US-Präsident Barack Obama ist am Dienstagabend zu einem nicht angekündigten Besuch in Afghanistan eingetroffen. Obama landete auf der US-Luftwaffenbasis Bagram. Obama hat mit dem afghanischen Präsidenten Hamid Karsai einen Vertrag über die strategische Zusammenarbeit nach dem geplanten Abzug der US-Armee vom Hindukusch unterzeichnet. Von der Luftwaffenbasis aus wollte sich Obama dann in der Nacht mit einer Rede an die amerikanische Bevölkerung richten, die damit im US-Fernsehen zur besten Sendezeit am Dienstagabend live übertragen werden sollte.

Es ist Obamas dritter Besuch in Afghanistan seit seinem Amtsantritt Anfang 2009. Die Reise an den Hindukusch kommt zum ersten Jahrestag der Tötung von Al-Kaida-Chef Osama bin Laden im Nachbarland Pakistan durch ein Spezialkommando der US-Armee.
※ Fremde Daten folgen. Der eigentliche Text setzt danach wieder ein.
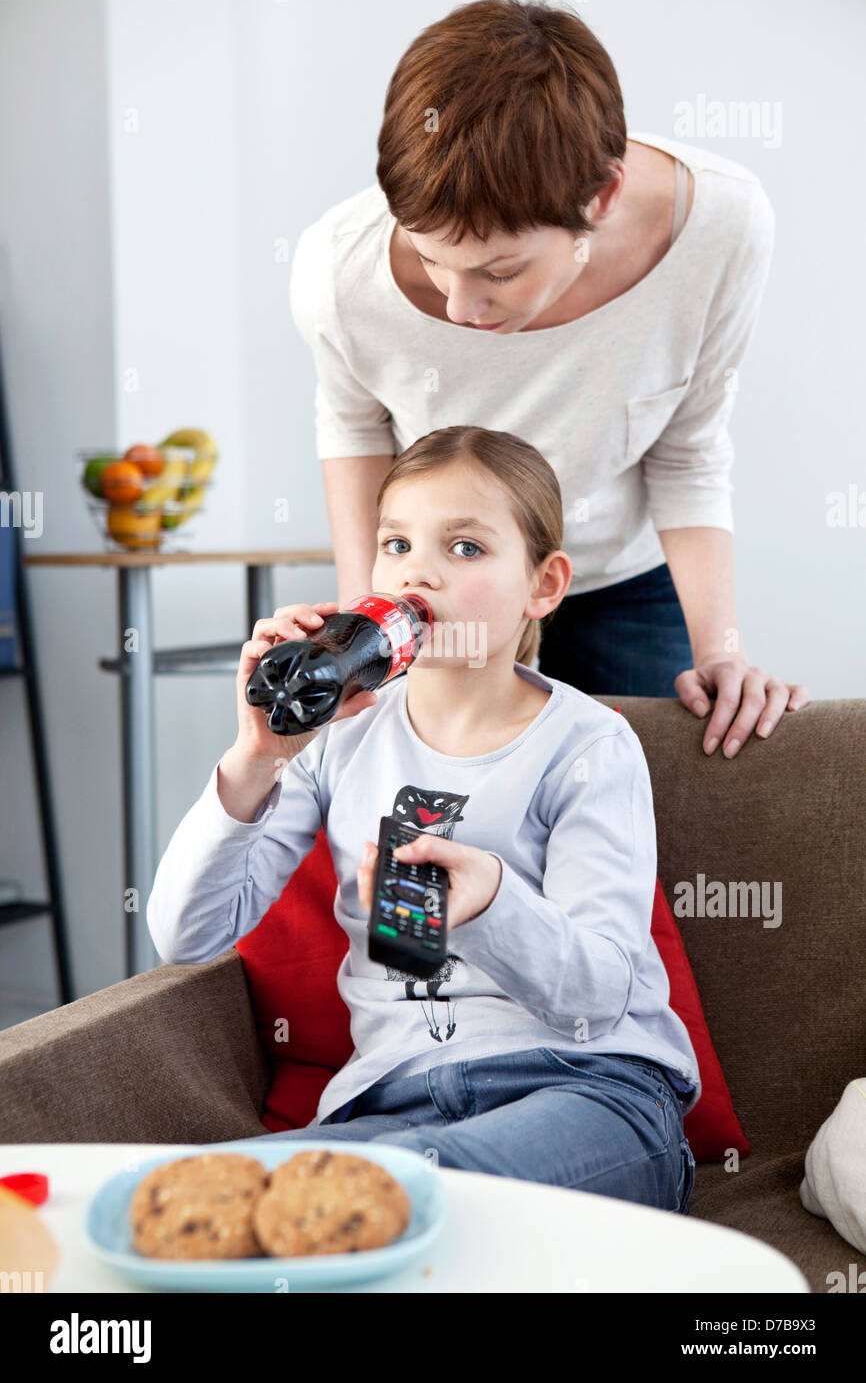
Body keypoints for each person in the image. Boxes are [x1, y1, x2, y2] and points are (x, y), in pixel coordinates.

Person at [146, 428, 697, 1214]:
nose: (419, 572)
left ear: (544, 585)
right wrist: (256, 755)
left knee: (400, 1190)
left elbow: (596, 996)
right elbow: (185, 937)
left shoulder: (589, 746)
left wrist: (491, 902)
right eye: (397, 544)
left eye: (466, 547)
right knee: (204, 1200)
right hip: (396, 1104)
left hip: (593, 1094)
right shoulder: (339, 735)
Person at [290, 0, 808, 760]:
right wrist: (367, 625)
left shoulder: (721, 230)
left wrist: (721, 653)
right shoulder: (340, 269)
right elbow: (354, 429)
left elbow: (688, 450)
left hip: (624, 583)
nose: (460, 306)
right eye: (433, 261)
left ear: (601, 198)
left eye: (499, 271)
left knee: (653, 813)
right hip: (444, 588)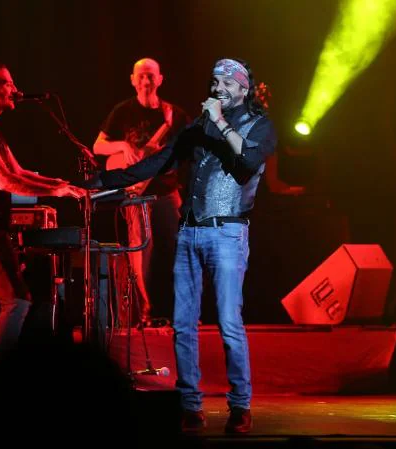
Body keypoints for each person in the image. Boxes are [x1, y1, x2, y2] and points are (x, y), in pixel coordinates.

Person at [84, 57, 277, 433]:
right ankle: (190, 405)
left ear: (242, 91)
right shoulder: (198, 128)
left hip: (227, 233)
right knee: (183, 325)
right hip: (191, 231)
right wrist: (99, 183)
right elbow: (157, 162)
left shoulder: (259, 127)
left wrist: (219, 122)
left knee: (229, 321)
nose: (217, 89)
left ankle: (240, 407)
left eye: (226, 83)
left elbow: (246, 163)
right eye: (215, 82)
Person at [0, 61, 87, 411]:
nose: (15, 89)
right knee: (18, 301)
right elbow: (4, 181)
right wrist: (56, 194)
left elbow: (18, 171)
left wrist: (59, 185)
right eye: (8, 83)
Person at [93, 57, 189, 325]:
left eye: (151, 76)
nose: (146, 81)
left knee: (180, 250)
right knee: (141, 252)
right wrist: (123, 146)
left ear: (160, 80)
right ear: (133, 80)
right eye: (141, 76)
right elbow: (98, 147)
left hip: (167, 192)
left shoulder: (175, 115)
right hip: (137, 193)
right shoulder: (122, 112)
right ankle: (142, 311)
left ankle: (179, 312)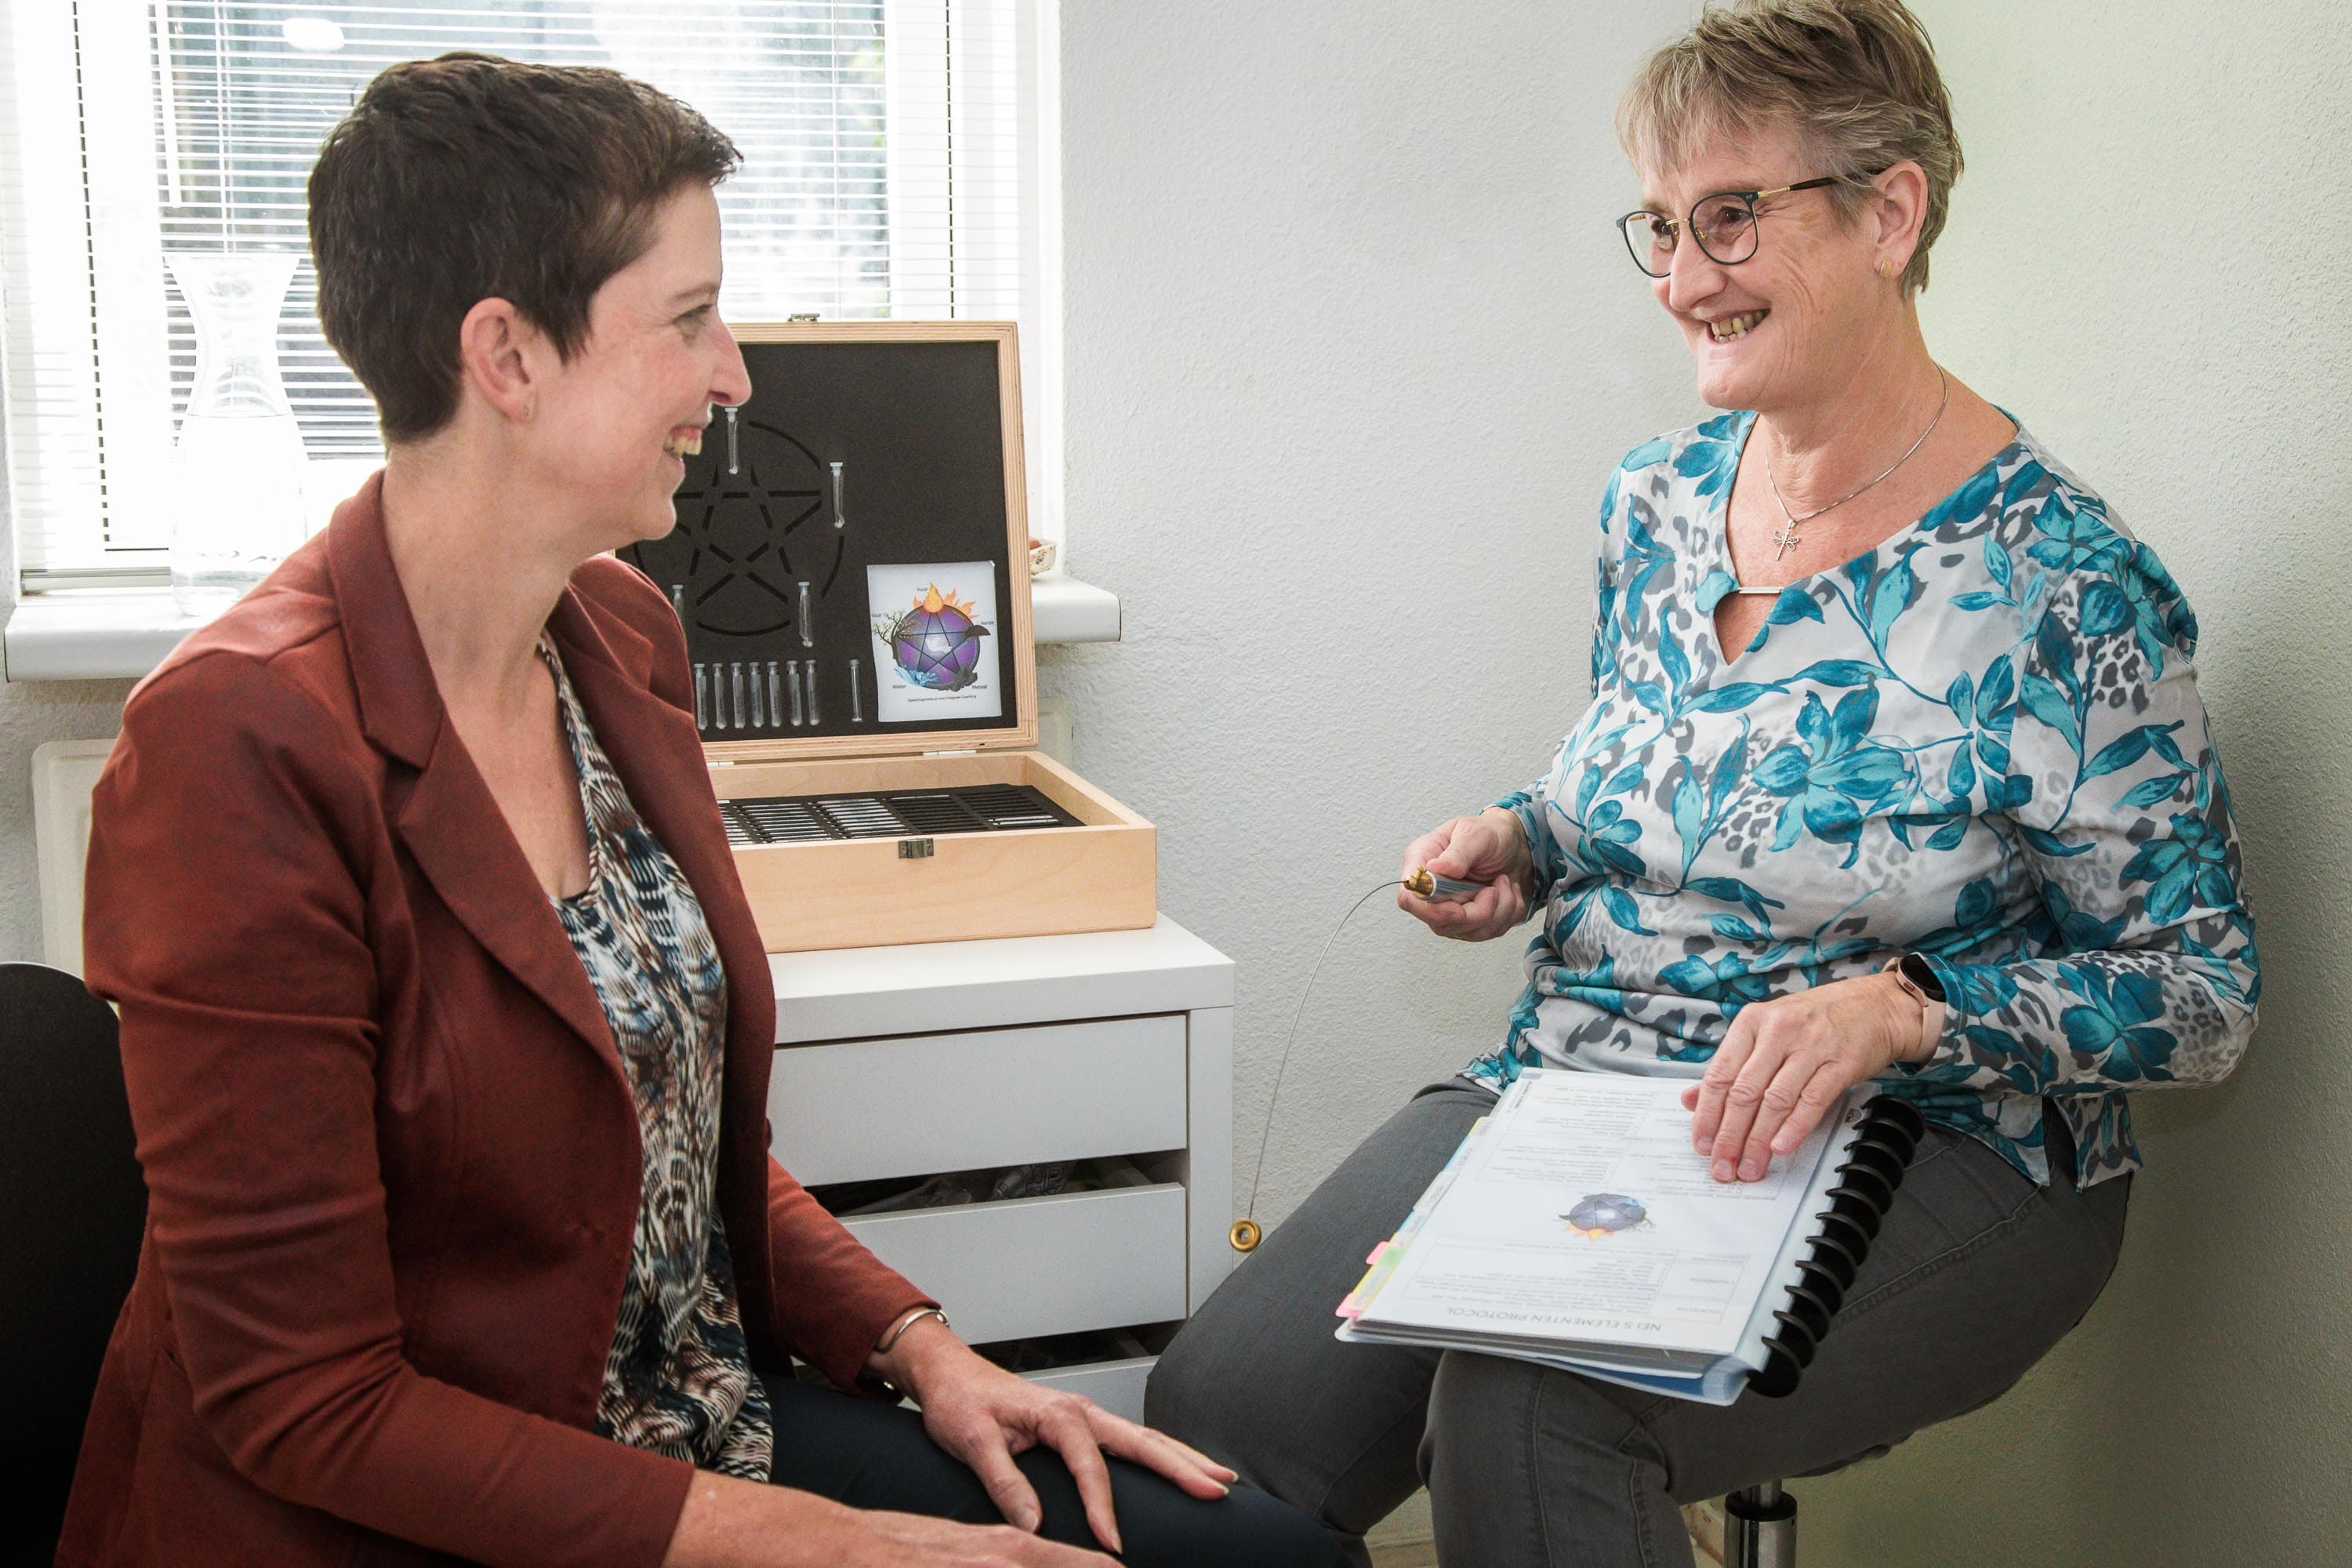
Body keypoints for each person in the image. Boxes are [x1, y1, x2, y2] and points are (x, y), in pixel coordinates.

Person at [60, 53, 1345, 1568]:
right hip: (421, 1510)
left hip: (685, 1425)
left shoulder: (617, 636)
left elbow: (662, 1144)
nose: (734, 375)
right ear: (506, 356)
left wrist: (922, 1347)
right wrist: (847, 1545)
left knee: (1262, 1555)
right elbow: (308, 1403)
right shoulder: (236, 747)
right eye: (688, 320)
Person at [1146, 2, 2260, 1564]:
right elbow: (1661, 788)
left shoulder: (2063, 585)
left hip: (1935, 1136)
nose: (1681, 280)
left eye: (1731, 216)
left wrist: (1906, 1010)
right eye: (1662, 228)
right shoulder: (1657, 501)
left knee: (1525, 1407)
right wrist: (1525, 841)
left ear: (1890, 213)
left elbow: (2203, 995)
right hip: (1581, 1093)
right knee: (1214, 1420)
Direkt vor dem Jahrestag hat das Weiße Haus erstmals nähere Auskunft zu den geheimnisumwitterten Operationen gegeben, bei denen auf mehreren Kontinenten Drohnen gegen das Terrornetzwerk eingesetzt werden. Präsident Barack Obamas Berater für die Terrorabwehr, John Brennan, erläuterte am Montag die Leitlinien der Regierung, unter welchen Bedingungen gezielte Tötungen mutmaßlicher Topterroristen genehmigt werden und welche Vorkehrungen getroffen werden, um zu verhindern, dass Zivilisten sterben.

„Unter voller Wahrung des Rechts – und mit dem Ziel, Terrorangriffe auf die USA zu verhindern sowie die Leben von Amerikanern zu retten – ordnet die US-Regierung gezielte Schläge gegen bestimmte Al-Qaida-Terroristen an und benutzt dafür manchmal ferngesteuerte Flugkörper, die man öffentlich häufig Drohnen nennt“, sagte Brennan in Washington. Solche Operationen „außerhalb des heißen Kriegsgebiets in Afghanistan“ würden weder leichtfertig noch zufällig eingeleitet.

Sie genehmigten die „Operation gegen eine Person“ nur, wenn sie „eine besondere Gefahr“ darstelle. Das gelte, zum Beispiel, für Kommandeure eines geplanten Anschlags gegen US-Interessen und Personen, die für einen solchen Anschlag trainieren, oder Spezialisten, deren besondere Fähigkeiten für den geplanten Anschlag von Bedeutung seien. Es reiche nicht aus, dass eine verdächtige Person ein einfaches Mitglied von Al Qaida oder einer verbündeten Organisation sei.

Erstes Ziel der USA sei es, solche Personen gefangen zu nehmen, sagte Brennan. Man gebe Hinweise an ausländische Regierungen, wo sie diese Menschen festnehmen könnten. Angriffe mit Drohnen würden nur erlaubt, wenn die Festnahme in der Praxis nicht aussichtsreich sei.